Objective: To observe the characteristics of rat diabetic nephropathy model and the diagnostic value of urinary LN for early DN, and to explore the expression of perilipin (Plin) in the kidneys of DN rats.
Methods: 14 SD male rats were randomly divided into control group (normal diet) and diabetic nephropathy model group (high sugar and high fat diet), 6 rats in control group and 8 rats in model group. A kg dose of 1% streptozotocin (STZ) was injected, and the blood glucose was detected to be ≥16.7mmol/L. The diabetic model was successfully established. After continuing to feed for 6 weeks, the 24-h urine protein was detected to be greater than or equal to 30mg/kg, and the diabetic nephropathy model was successfully established. Coomassie brilliant blue 24h urine protein was detected, ELISA was used to measure urinary laminin, HE staining was used to observe the pathological changes of renal tissue, and Real-time PCR and Western blot were used to detect the expression of perilipin in renal tissue.

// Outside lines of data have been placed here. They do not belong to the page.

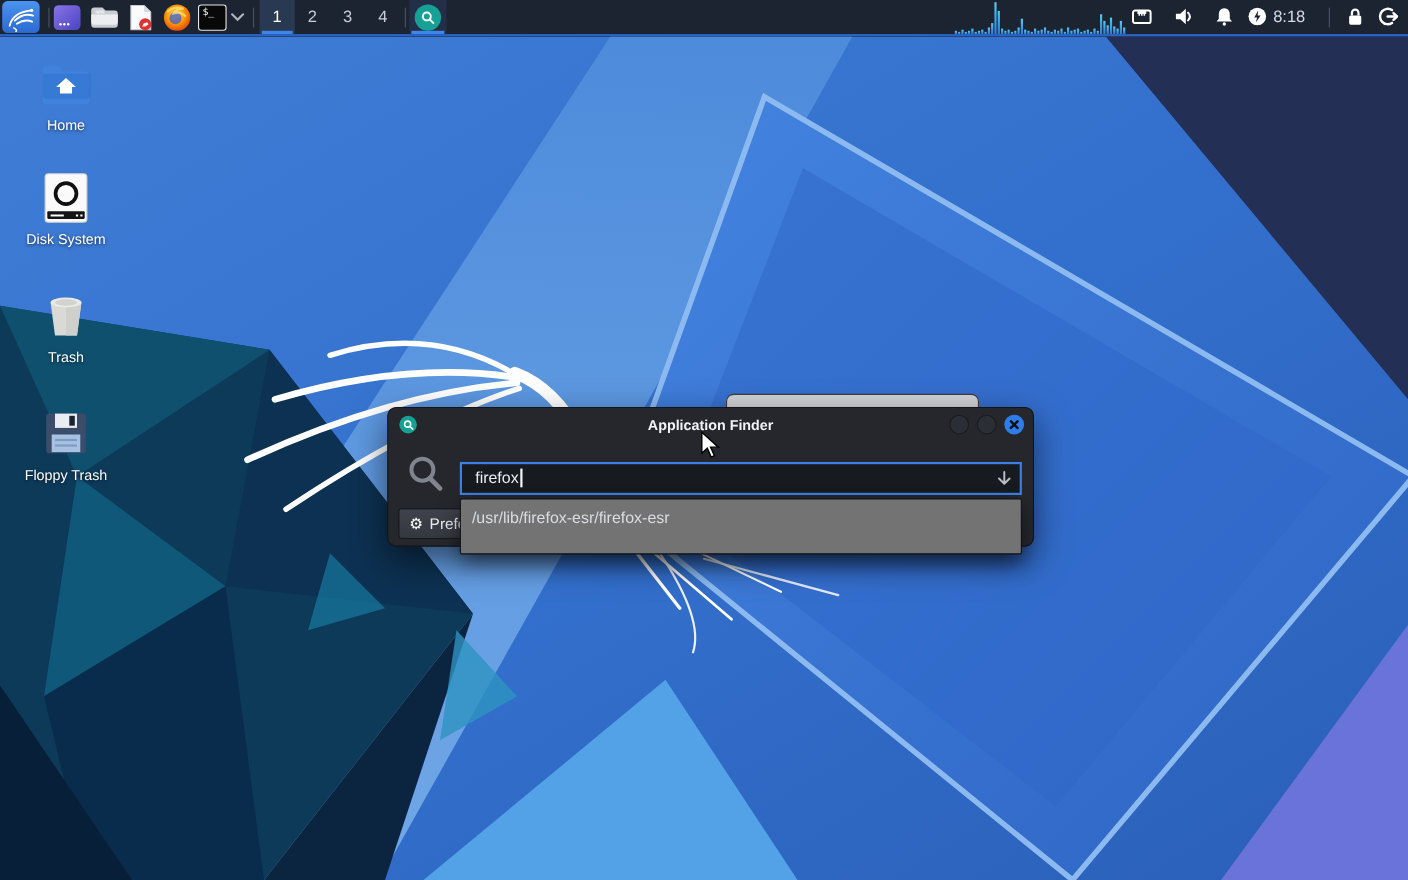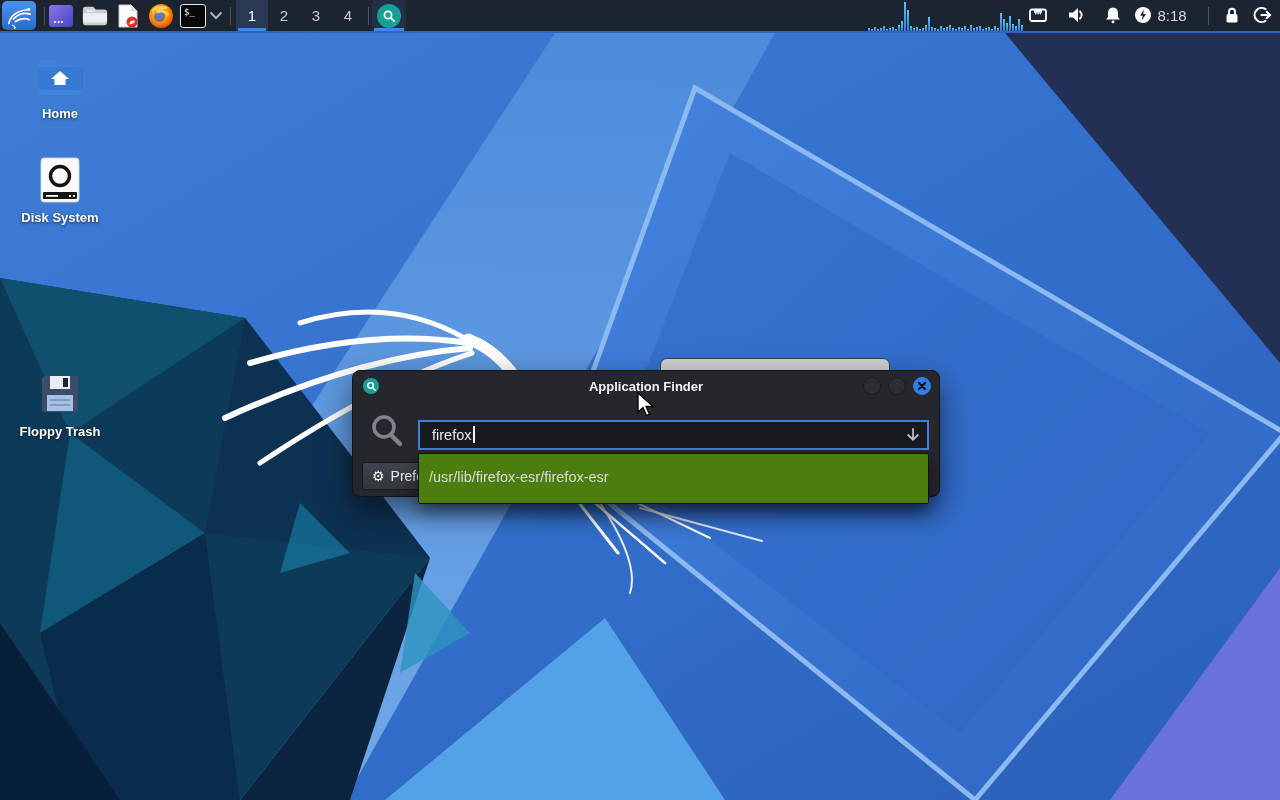--- a/index.html
+++ b/index.html
@@ -5,21 +5,21 @@
   html,body{margin:0;padding:0;background:#000;}
   #screen{position:relative;width:1280px;height:800px;overflow:hidden;
     font-family:"Liberation Sans","DejaVu Sans",sans-serif;}
 
   
   #wallpaper{position:absolute;left:0;top:33px;width:1280px;height:767px;z-index:1;}
 
   
   .dicon{position:absolute;left:12px;width:96px;text-align:center;z-index:2;cursor:default;}
   .dicon .ic{height:48px;display:flex;align-items:center;justify-content:center;}
-  .dicon .lbl{margin-top:6px;font-size:13px;color:#fff;text-shadow:0 1px 3px rgba(0,0,0,.65);font-weight:bold;}
+  .dicon .lbl{margin-top:6px;font-size:13px;color:#fff;text-shadow:0 1px 3px rgba(0,0,0,.65);}
 
   
   #behind-win{position:absolute;left:660px;top:358px;width:228px;height:14px;z-index:3;
     background:#d0d2d5;border:1px solid #3c3e42;border-radius:7px 7px 0 0;}
 
   
   #finder{position:absolute;left:352px;top:370px;width:588px;height:127px;z-index:4;
     background:#25272d;border:1px solid #121419;border-radius:8px;
     box-shadow:0 12px 32px rgba(0,0,0,.55);box-sizing:border-box;}
   .fi-titlebar{position:relative;height:30px;}
@@ -37,22 +37,22 @@
     font-size:14.5px;font-family:"Liberation Sans","DejaVu Sans",sans-serif;
     padding:0 30px 0 12px;outline:none;}
   #caret{position:absolute;left:120px;top:55px;width:1.5px;height:17px;background:#f5f7fa;z-index:6;pointer-events:none;}
   .drop-arrow{position:absolute;left:552px;top:56px;pointer-events:none;}
   #pref-btn{position:absolute;left:9px;top:91px;height:28px;width:104px;box-sizing:border-box;
     background:linear-gradient(#3f434b,#34373e);border:1px solid #17181c;border-radius:3px;
     color:#e8eaed;font-size:14px;display:flex;align-items:center;gap:6px;padding:0 9px;z-index:2;
     white-space:nowrap;overflow:hidden;}
   #pref-btn .gear{font-size:14px;color:#fff;line-height:1;}
   #popup{position:absolute;left:65px;top:82px;width:511px;height:51px;box-sizing:border-box;
-    background:#4d7c0f;border:1px solid #101215;border-radius:2px;z-index:5;
-    box-shadow:0 8px 18px rgba(0,0,0,.5);padding-top:12px;}
+    background:#737373;border:1px solid #101215;border-radius:2px;z-index:5;
+    box-shadow:0 8px 18px rgba(0,0,0,.5);padding-top:6px;}
   .result{padding:3px 10px;font-size:14.5px;color:#d9dce1;}
 
   
   #cursor{position:absolute;left:636px;top:392px;z-index:9;pointer-events:none;}
 
   
   #panel{position:absolute;left:0;top:0;width:1280px;height:31px;z-index:10;
     background:#1c2432;border-bottom:2px solid #2a66c8;}
   #panel .sep{position:absolute;top:7px;width:1px;height:18px;background:#4b5366;}
   #kali-btn{position:absolute;left:2px;top:1px;width:34px;height:29px;border-radius:5px;
@@ -146,20 +146,31 @@
         <circle cx="20" cy="19" r="9.5" fill="none" stroke="#111" stroke-width="3.4"></circle>
         <rect x="3" y="35" width="34" height="7" rx="1" fill="#141414"></rect>
         <rect x="6" y="38" width="12" height="1.8" fill="#fff"></rect>
         <rect x="29" y="38" width="2" height="1.8" fill="#fff"></rect>
         <rect x="33" y="38" width="2" height="1.8" fill="#fff"></rect>
       </svg>
     </div>
     <div class="lbl">Disk System</div>
   </div>
 
+  <div class="dicon" style="top:263px">
+    <div class="ic">
+      <svg width="38" height="40" viewBox="0 0 38 40">
+        <polygon points="5,8 33,8 29,38 9,38" fill="#d9d9d6"></polygon>
+        <polygon points="19,8 33,8 29,38 19,38" fill="#cfcfcc"></polygon>
+        <ellipse cx="19" cy="8" rx="14" ry="4.5" fill="#e9e9e6"></ellipse>
+        <ellipse cx="19" cy="8" rx="10" ry="3" fill="#d2d2cf"></ellipse>
+      </svg>
+    </div>
+    <div class="lbl">Trash</div>
+  </div>
 
   <div class="dicon" style="top:370px">
     <div class="ic">
       <svg width="38" height="38" viewBox="0 0 38 38">
         <rect x="1" y="1" width="36" height="36" rx="3" fill="#3c4d6b"></rect>
         <rect x="9" y="1" width="20" height="13" fill="#e9edf2"></rect>
         <rect x="22" y="3" width="5" height="9" fill="#1c2430"></rect>
         <rect x="6" y="20" width="26" height="16" fill="#a6c1e2"></rect>
         <rect x="9" y="24" width="20" height="2" fill="#7e9cc2"></rect>
         <rect x="9" y="29" width="20" height="2" fill="#7e9cc2"></rect>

Results: The 24-hour urine protein of the model rats was ≥30 mg/kg, and the diabetic nephropathy rat model was successfully made. Compared with the control group, the kidney weight/body weight ratio of the model group was significantly higher (P<0.05), the urine volume and the adhesion of the urinary layer were increased. The protein increased at 5 weeks, and the 24h urine protein increased at 6 weeks, and all three indicators increased with time. Pathological examination of renal tissue showed: glomerular hypertrophy, basement membrane hyperplasia, microangioma formation, The tubular lumen was deformed, epithelial shedding, vacuolar degeneration, a large number of inflammatory cells such as mononuclear cells and lymphocytes infiltrated, and interstitial collagen fibers proliferated. The mRNA and protein expressions of Plin in the kidney tissue of the rats in the model group were significantly increased ( P<0.05).
CONCLUSION: Urinary laminin increases earlier than 24h urinary protein, which can be used as a warning indicator of early diabetic nephropathy. The increased expression of Plin may be involved in the process of diabetic nephropathy, which provides new ideas for further exploring the pathogenesis of diabetic nephropathy.